__TASK BRIEF__
Exactly reproduce the line containing "22 de julho de 2026" together with every line after it, through the end of the entries, and give nothing more.

__GIVEN RECORDS__
━━━━━━
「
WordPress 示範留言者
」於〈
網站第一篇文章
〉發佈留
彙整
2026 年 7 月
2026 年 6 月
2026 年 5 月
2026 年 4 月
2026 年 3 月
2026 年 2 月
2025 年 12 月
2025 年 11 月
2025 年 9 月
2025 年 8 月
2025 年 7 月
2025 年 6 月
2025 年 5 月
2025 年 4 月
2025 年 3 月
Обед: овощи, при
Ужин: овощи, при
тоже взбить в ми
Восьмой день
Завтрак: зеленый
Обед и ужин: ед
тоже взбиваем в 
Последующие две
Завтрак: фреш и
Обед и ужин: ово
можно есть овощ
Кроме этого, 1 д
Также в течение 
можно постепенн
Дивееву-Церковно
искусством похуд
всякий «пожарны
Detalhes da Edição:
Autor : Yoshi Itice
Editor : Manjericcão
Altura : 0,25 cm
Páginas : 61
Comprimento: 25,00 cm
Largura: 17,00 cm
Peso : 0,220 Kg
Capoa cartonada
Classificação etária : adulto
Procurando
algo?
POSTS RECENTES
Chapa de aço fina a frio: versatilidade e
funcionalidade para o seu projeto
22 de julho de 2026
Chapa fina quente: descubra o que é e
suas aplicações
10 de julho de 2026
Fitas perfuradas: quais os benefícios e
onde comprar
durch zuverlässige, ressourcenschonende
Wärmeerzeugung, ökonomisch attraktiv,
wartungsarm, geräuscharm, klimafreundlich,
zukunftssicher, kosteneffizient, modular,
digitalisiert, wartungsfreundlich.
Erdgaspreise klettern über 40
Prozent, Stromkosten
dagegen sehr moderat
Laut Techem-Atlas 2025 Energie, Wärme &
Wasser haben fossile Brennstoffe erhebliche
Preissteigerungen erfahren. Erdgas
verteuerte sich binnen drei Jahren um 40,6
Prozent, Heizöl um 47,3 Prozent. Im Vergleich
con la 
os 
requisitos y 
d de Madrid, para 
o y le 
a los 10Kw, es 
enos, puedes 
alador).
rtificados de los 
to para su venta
━━━━━━
__WRITTEN SOLUTION__
22 de julho de 2026
Chapa fina quente: descubra o que é e
suas aplicações
10 de julho de 2026
Fitas perfuradas: quais os benefícios e
onde comprar
durch zuverlässige, ressourcenschonende
Wärmeerzeugung, ökonomisch attraktiv,
wartungsarm, geräuscharm, klimafreundlich,
zukunftssicher, kosteneffizient, modular,
digitalisiert, wartungsfreundlich.
Erdgaspreise klettern über 40
Prozent, Stromkosten
dagegen sehr moderat
Laut Techem-Atlas 2025 Energie, Wärme &
Wasser haben fossile Brennstoffe erhebliche
Preissteigerungen erfahren. Erdgas
verteuerte sich binnen drei Jahren um 40,6
Prozent, Heizöl um 47,3 Prozent. Im Vergleich
con la 
os 
requisitos y 
d de Madrid, para 
o y le 
a los 10Kw, es 
enos, puedes 
alador).
rtificados de los 
to para su venta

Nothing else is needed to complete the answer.